Coconut Rice Krispie Treats

Rice Krispie cereal is one of those cereals that never gets old. Although I don’t buy it too often, I always enjoy eating in whenever I get the chance. The same holds true for rice krispie treats, which makes this timeless cereal that much better by adding a whole bag of melted marshmallows. Clearly, the only way to make this treat any better would be to add possibly my favorite ingredient of all time – coconut. In my opinion, coconut should really go in every dessert treat, but  I do understand that sometimes it just doesn’t fit and I restrain myself from adding it to everything. For rice krispie treats though, the more coconut, the better.

I lightly toasted the coconut for a few minutes in the oven first before I added it to the rice krispie and marshmallow mixture. Keep on eye on the roasting coconut though, as it can tend to burn quickly. The toasted coconut brings out the aroma and nuttiness of it of the shreds in my opinion. This is such a simple and easy treat to whip up. It’s light for just a sweet snack and had I had the time to drizzle chocolate over it, it would have made an excellent dinner dessert.

COCONUT RICE KRISPIES

(Adapted from The Craving Chronicles)

INGREDIENTS:

  • Cooking spray for greasing the pan
  • 3 tablespoons unsalted butter
  • 10oz (1 bag) of regular-sized marshmallows
  • 1/2 cup shredded sweetened coconut
  • 1 teaspoon coconut extract
  • 5 cups Rice Krispies cereal
  • 1 cup toasted shredded coconut
  • 3 ounces (about 1/2 cup) bittersweet chocolate chips, melted

DIRECTIONS:

1) Line a 9×13 inch pan or baking dish with foil, leaving a few inches of overhang on each side. Grease the foil very well with cooking spray.

2) In a large saucepan or pot, melt butter. Add marshmallows and heat over medium-low heat, stirring until melted. Stir in shredded coconut and coconut extract. Remove from heat. Add Rice Krispies and stir until thoroughly coated.

3) Spread Rice Krispie mixture into prepared pan. With the back of a buttered spatula or using a sheet of waxed paper, press mixture firmly into an even layer. Sprinkle with toasted coconut and press lightly to adhere to the top of the treats.

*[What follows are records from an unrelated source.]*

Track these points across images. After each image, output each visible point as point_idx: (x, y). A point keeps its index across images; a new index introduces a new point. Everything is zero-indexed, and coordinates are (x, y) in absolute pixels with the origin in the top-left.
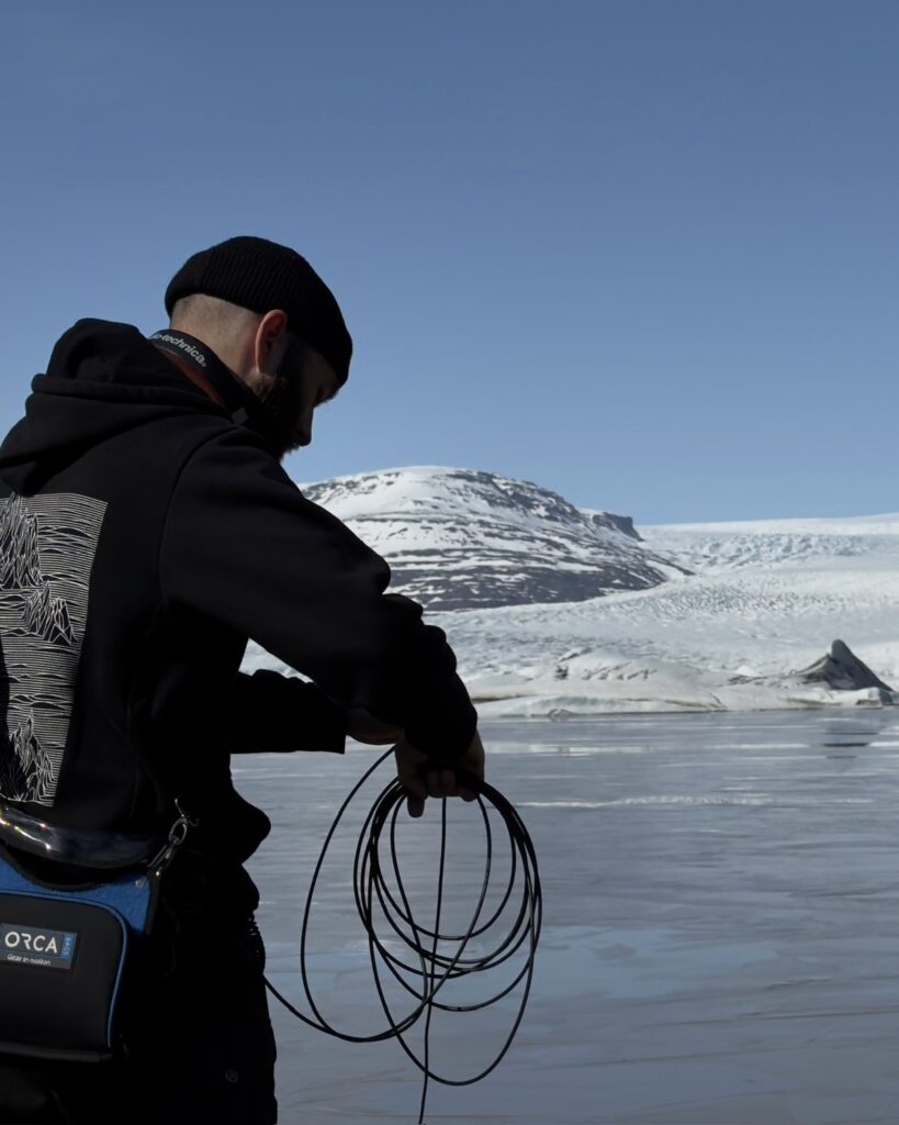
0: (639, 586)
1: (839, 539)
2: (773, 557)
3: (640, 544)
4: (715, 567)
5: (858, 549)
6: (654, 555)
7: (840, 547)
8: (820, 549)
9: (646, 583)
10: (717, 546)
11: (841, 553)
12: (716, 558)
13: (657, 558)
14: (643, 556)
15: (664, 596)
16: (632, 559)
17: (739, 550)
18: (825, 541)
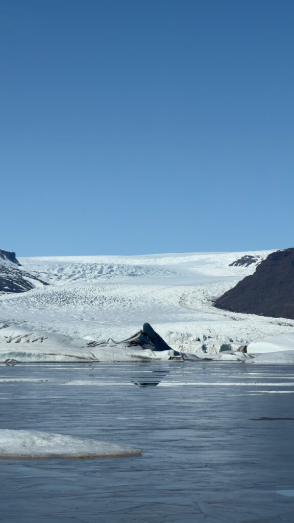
0: (18, 290)
1: (129, 267)
2: (93, 276)
3: (20, 268)
4: (60, 281)
5: (139, 273)
6: (27, 273)
7: (129, 272)
8: (118, 273)
9: (22, 289)
10: (62, 269)
11: (130, 275)
12: (61, 276)
13: (28, 275)
14: (21, 274)
15: (33, 296)
16: (15, 275)
17: (74, 272)
18: (121, 267)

4) In a small, heatproof and microwave safe bowl, heat the chocolate in the microwave on high for 30 seconds. Stir, and return to microwave, heating in 15 second intervals and stirring well between each heating, until chocolate is melted. Drizzle melted chocolate over the treats in the pan.

5) Cool at room temperature until chocolate hardens. Once cool, lift treats out by the edges of the foil. Cut into squares and enjoy feeling like a kid again.